Hospital Triage Optimization: Evaluation of Machine Learning Models for Blood Pressure Estimation to Enhance Emergency Response in Colombia
Abstract
Hospital triage requires rapid and accurate assessment of vital signs, supported by well-trained personnel within a robust emergency medical system. However, in remote regions of Colombia, access to skilled staff and monitoring equipment is limited. This study proposes a machine learning framework to estimate blood pressure using photoplethysmography (PPG) signals, demographic data, and comorbidity information within an automated IoT-based triage system. As no prior machine learning–based solutions have addressed patient health status prediction in isolated Colombian regions, this framework aims to provide a complementary triage system in areas lacking expert support. The system integrates a forearm-worn wearable device with a kiosk to collect data, generating 20 input features encompassing demographic/comorbidity information, summary vital signs, and PPG morphology and variability descriptors. Three regression models - feedforward neural network, XGBoost, and Random Forest - are trained and compared for simultaneous estimation of systolic and diastolic blood pressure. Training uses a public short-record PPG dataset comprising 657 signal segments from 219 subjects with subject-wise cross-validation; external validation is performed on the PhysioNet Pulse Transit Time-PPG database. Tree-based ensemble models outperform the neural network on the main dataset, with XGBoost achieving the best performance for both systolic and diastolic blood pressure. These findings highlight ensemble models as competitive and interpretable alternatives for PPG-based blood pressure estimation, supporting their integration into IoT-enabled triage systems to improve evidence-based patient prioritization, especially in underserved regions.

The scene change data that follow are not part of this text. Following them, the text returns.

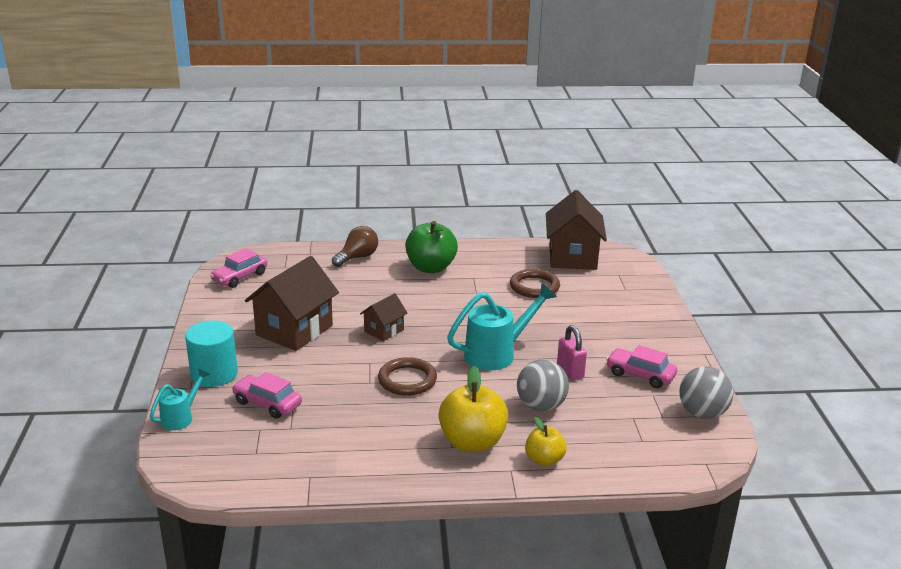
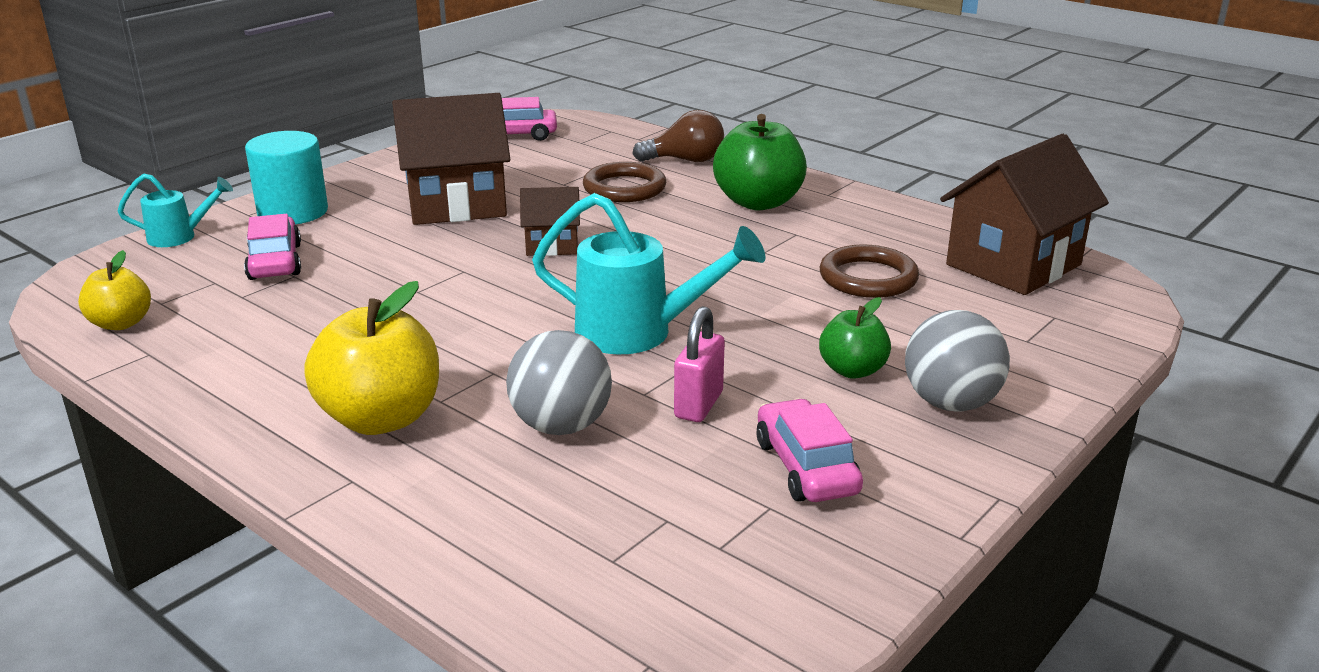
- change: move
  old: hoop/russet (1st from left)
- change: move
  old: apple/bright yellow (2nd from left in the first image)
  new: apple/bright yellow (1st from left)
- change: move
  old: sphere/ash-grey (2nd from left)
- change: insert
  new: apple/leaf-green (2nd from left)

Keywords: Hospital Triage; Machine Learning; Blood Pressure Estimation; Photoplethysmography (PPG); IoT; XGBoost; Random Forest.
Full Text:
PDFReferences
M. Bednarek-Chałuda, A. Żadło, N. Antosz, and P. Clutter, “Polish Perspective: The Influence of National Emergency Severity Index Training on Triage Practitioners’ Knowledge,” J Emerg Nurs, vol. 50, no. 3, pp. 413–424, 2024.
R. El-Bouri, D. W. Eyre, P. Watkinson, T. Zhu, and D. A. Clifton, “Hospital admission location prediction via deep interpretable networks for the year-round improvement of emergency patient care,” IEEE J Biomed Health Inform, vol. 25, no. 1, pp. 289–300, 2020.

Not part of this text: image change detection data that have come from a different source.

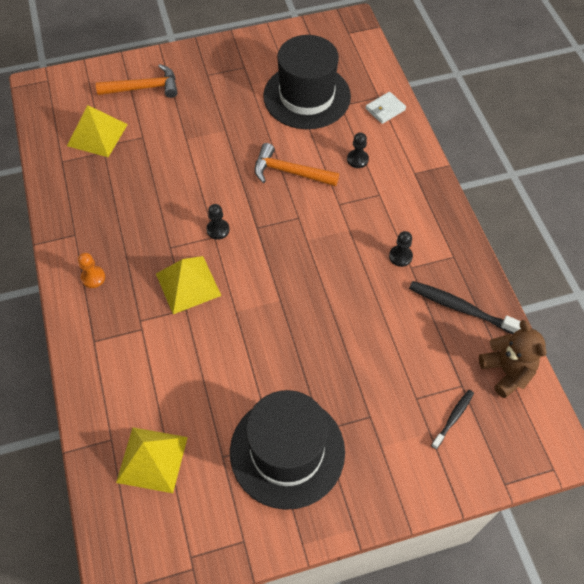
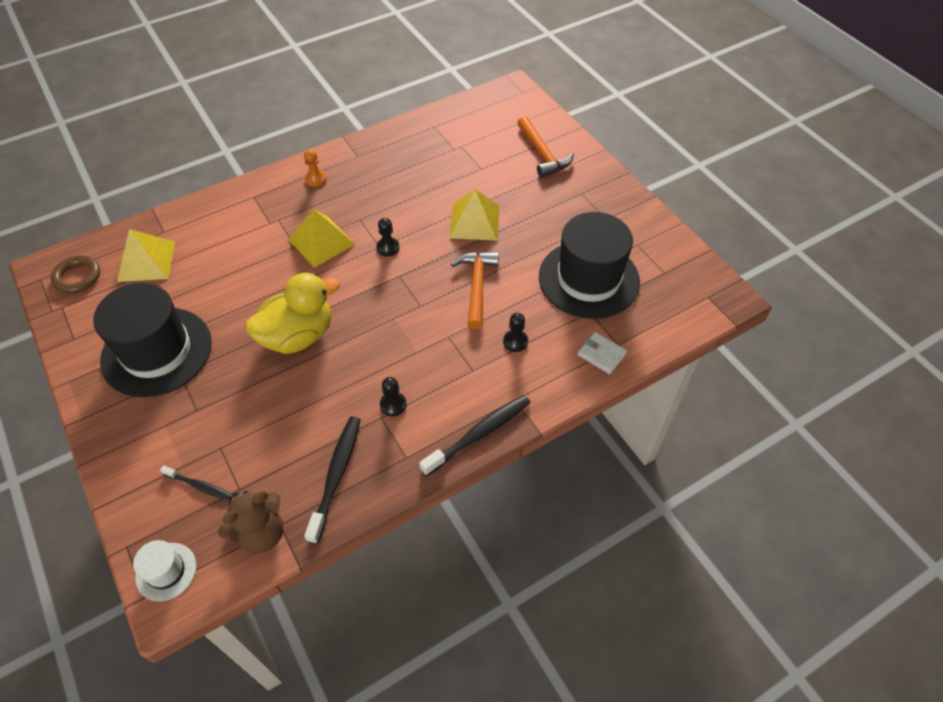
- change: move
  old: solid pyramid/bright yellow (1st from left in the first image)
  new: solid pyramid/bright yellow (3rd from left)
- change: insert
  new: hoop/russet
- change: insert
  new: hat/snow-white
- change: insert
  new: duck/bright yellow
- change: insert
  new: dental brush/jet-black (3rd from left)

D. Olivia, C. Amrutha, A. Nayak, M. Balachandra, and A. Saxena, “Clinical severity level prediction based optimal medical resource allocation at mass casualty incident,” IEEE Access, vol. 10, pp. 88970–88984, 2022.
N. Gilboy, P. Tanabe, D. Travers, A. M. Rosenau, and others, “Emergency Severity Index (ESI): a triage tool for emergency department care, version 4,” Implementation handbook, vol. 2012, pp. 12–14, 2012.
Colombia. Ministerio de Salud y Protección Social, “Resolución número 5596 de 2015,” 2015, Bogotá. [Online]. Available: https://www.minsalud.gov.co/sites/rid/Lists/BibliotecaDigital/RIDE/DE/DIJ/resolucion-5596-de-2015.pdf
R. C. Wuerz, L. W. Milne, D. R. Eitel, D. Travers, and N. Gilboy, “Reliability and validity of a new five-level triage instrument,” Academic emergency medicine, vol. 7, no. 3, pp. 236–242, 2000.
L. Burgess, K. Kynoch, and S. Hines, “Implementing best practice into the emergency department triage process,” JBI Evid Implement, vol. 17, no. 1, pp. 27–35, 2019.
P. Williams et al., “Efficacy of a triage system to reduce length of hospital stay,” The British Journal of Psychiatry, vol. 204, no. 6, pp. 480–485, 2014.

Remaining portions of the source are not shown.